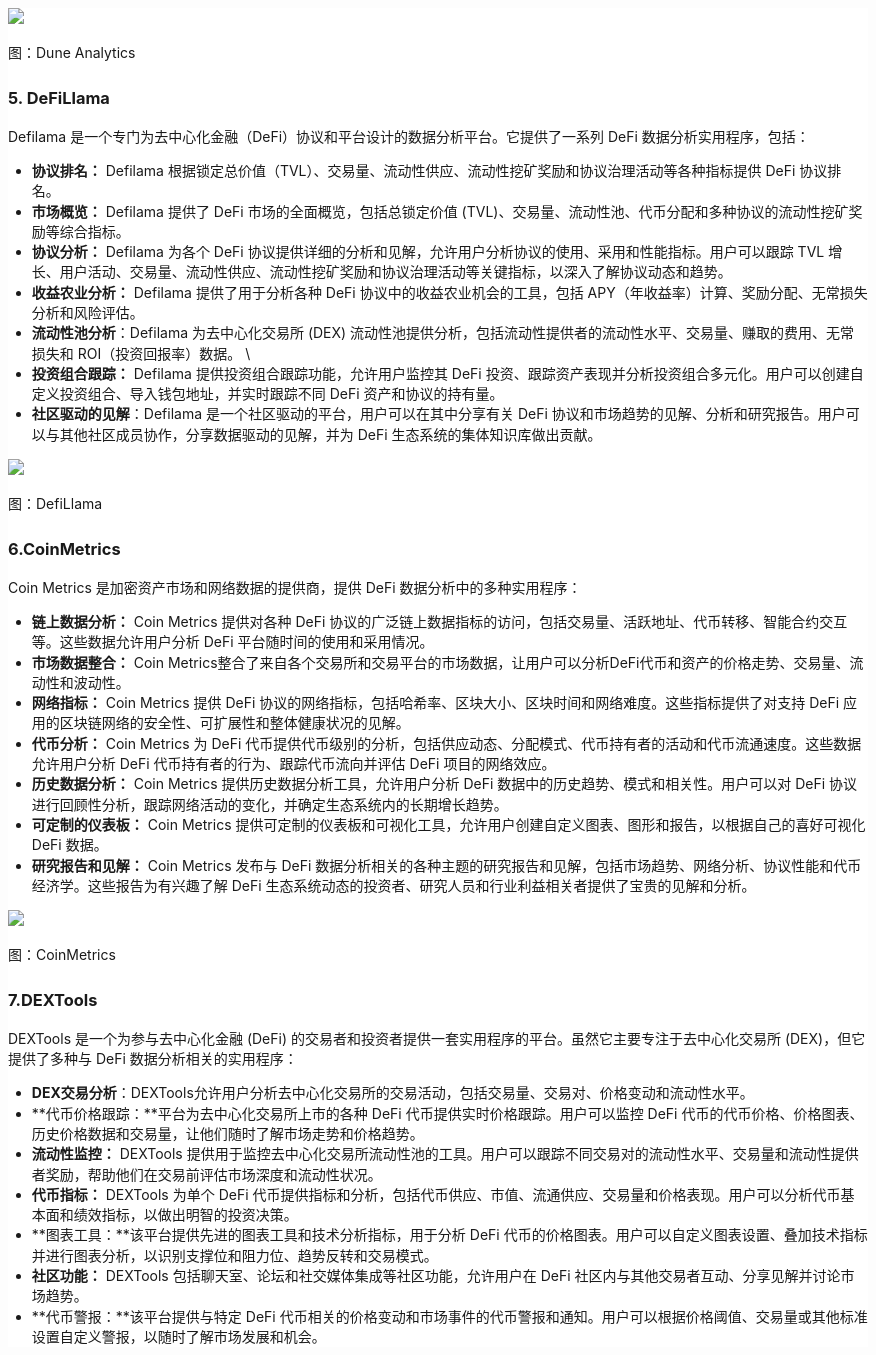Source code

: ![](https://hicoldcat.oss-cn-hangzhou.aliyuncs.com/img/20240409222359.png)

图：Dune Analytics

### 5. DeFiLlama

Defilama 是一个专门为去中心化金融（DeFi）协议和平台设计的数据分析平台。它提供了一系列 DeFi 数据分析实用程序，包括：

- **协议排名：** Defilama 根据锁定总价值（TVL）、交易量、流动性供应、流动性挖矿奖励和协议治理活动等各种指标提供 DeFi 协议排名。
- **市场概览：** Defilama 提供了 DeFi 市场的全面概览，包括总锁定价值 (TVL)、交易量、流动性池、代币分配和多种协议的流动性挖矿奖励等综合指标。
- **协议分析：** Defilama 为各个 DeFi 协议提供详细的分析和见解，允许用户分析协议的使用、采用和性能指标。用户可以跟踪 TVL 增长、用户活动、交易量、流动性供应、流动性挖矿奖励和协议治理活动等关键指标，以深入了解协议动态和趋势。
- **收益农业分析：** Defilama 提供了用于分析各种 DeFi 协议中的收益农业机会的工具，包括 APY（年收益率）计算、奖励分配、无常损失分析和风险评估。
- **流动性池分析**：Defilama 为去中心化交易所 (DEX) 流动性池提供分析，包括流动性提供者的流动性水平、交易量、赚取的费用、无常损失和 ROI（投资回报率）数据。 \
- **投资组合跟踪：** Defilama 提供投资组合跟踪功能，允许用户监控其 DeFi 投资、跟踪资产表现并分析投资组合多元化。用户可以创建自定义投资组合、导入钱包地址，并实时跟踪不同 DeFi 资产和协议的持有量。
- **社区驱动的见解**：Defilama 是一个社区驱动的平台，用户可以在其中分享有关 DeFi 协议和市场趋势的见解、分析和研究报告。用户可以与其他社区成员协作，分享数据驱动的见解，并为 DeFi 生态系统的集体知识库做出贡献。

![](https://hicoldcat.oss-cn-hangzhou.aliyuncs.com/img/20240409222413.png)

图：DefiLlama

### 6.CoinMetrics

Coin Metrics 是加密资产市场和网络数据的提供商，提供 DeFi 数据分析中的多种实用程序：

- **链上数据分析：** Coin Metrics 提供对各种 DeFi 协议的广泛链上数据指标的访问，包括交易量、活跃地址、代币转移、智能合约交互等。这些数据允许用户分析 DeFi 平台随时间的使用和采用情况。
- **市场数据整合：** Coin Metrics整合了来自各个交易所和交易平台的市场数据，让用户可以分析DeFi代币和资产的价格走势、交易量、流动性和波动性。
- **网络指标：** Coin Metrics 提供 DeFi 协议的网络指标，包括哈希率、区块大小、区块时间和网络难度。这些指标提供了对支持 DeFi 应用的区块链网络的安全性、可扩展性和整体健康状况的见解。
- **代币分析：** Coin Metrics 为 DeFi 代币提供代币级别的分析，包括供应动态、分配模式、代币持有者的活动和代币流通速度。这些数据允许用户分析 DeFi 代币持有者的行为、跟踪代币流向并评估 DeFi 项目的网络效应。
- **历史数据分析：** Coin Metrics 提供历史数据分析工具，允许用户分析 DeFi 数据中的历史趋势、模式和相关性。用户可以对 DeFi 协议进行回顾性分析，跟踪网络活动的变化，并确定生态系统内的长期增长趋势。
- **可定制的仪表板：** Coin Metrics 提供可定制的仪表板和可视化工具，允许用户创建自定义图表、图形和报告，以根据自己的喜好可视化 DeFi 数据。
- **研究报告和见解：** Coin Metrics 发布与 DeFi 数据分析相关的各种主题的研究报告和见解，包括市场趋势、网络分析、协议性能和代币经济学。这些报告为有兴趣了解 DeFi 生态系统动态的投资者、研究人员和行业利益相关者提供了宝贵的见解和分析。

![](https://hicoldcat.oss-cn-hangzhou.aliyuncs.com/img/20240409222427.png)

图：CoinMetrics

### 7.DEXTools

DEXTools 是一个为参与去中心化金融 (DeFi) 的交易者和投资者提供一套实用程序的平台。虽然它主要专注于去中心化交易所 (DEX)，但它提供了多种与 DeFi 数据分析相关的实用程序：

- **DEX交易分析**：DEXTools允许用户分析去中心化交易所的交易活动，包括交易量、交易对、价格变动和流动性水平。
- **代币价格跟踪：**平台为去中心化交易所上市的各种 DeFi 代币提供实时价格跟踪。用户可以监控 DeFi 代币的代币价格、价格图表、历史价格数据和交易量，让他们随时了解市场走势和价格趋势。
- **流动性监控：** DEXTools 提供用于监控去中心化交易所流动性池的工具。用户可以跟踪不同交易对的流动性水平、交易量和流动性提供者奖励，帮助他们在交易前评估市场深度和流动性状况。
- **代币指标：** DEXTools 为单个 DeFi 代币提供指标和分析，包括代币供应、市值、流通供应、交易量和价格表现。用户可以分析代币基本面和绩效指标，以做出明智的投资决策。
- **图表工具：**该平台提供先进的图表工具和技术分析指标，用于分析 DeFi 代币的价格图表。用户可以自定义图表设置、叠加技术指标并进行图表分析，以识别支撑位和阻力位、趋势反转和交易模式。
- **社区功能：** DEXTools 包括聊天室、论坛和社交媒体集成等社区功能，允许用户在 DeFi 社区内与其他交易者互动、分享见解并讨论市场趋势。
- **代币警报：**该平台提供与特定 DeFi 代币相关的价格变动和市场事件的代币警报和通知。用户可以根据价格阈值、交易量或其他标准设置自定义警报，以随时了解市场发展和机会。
======
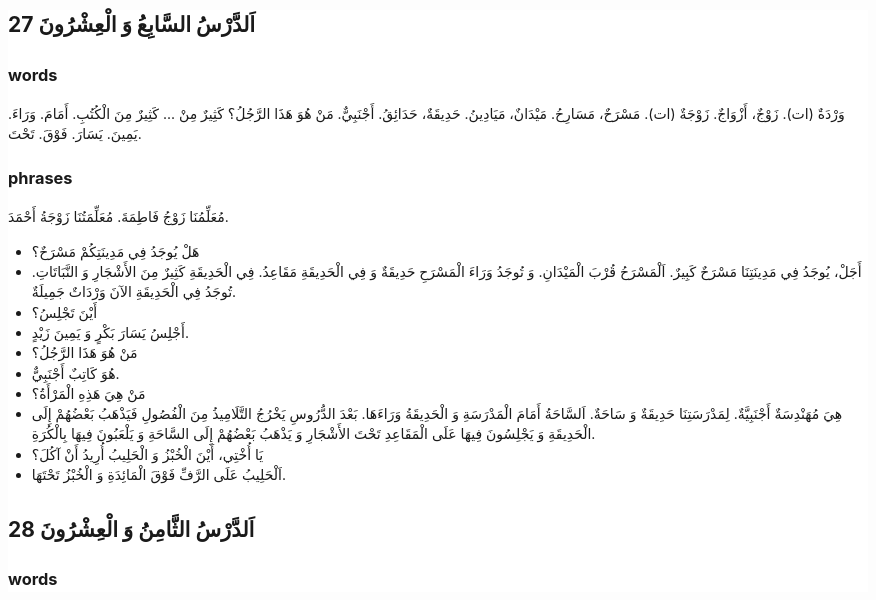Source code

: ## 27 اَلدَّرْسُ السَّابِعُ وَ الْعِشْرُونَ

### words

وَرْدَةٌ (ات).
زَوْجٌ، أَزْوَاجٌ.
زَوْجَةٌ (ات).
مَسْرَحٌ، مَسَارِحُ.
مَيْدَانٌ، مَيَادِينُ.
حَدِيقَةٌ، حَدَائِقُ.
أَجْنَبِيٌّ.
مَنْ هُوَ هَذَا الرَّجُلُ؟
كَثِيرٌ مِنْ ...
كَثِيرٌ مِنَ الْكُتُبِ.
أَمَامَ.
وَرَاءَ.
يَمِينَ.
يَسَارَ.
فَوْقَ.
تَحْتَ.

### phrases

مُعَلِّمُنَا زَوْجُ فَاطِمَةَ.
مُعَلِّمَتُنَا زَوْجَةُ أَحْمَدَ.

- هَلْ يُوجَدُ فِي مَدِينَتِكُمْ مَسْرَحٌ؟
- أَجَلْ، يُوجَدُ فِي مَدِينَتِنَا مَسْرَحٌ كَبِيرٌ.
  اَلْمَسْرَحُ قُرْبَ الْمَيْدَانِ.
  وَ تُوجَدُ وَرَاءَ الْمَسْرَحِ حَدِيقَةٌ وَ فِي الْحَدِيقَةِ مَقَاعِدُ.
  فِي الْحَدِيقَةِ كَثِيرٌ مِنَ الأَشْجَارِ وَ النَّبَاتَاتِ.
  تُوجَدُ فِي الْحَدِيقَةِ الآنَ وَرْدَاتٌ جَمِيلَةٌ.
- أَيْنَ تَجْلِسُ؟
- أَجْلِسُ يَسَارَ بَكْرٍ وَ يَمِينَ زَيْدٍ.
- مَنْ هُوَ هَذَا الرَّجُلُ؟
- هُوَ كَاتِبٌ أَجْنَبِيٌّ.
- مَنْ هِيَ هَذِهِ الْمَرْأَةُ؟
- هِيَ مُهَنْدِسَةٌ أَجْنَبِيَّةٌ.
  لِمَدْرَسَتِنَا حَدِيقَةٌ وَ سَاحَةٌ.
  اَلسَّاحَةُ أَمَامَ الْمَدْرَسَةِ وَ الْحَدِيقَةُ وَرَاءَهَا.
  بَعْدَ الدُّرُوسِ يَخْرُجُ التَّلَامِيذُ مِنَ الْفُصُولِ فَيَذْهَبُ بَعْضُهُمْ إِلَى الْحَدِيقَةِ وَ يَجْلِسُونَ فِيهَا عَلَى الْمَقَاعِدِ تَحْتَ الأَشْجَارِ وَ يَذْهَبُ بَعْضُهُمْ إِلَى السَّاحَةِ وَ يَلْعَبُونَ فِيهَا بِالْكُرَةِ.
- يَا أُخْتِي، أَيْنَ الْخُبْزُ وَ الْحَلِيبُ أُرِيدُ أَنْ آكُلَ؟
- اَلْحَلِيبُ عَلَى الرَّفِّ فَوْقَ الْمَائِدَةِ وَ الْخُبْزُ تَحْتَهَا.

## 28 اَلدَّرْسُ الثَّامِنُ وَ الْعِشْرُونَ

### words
======
EXERCISE DESCRIPTION: Find and copy each line above holding "hangzhou".

EXERCISE RESPONSE:
: ![](https://hicoldcat.oss-cn-hangzhou.aliyuncs.com/img/20240409222359.png)
![](https://hicoldcat.oss-cn-hangzhou.aliyuncs.com/img/20240409222413.png)
![](https://hicoldcat.oss-cn-hangzhou.aliyuncs.com/img/20240409222427.png)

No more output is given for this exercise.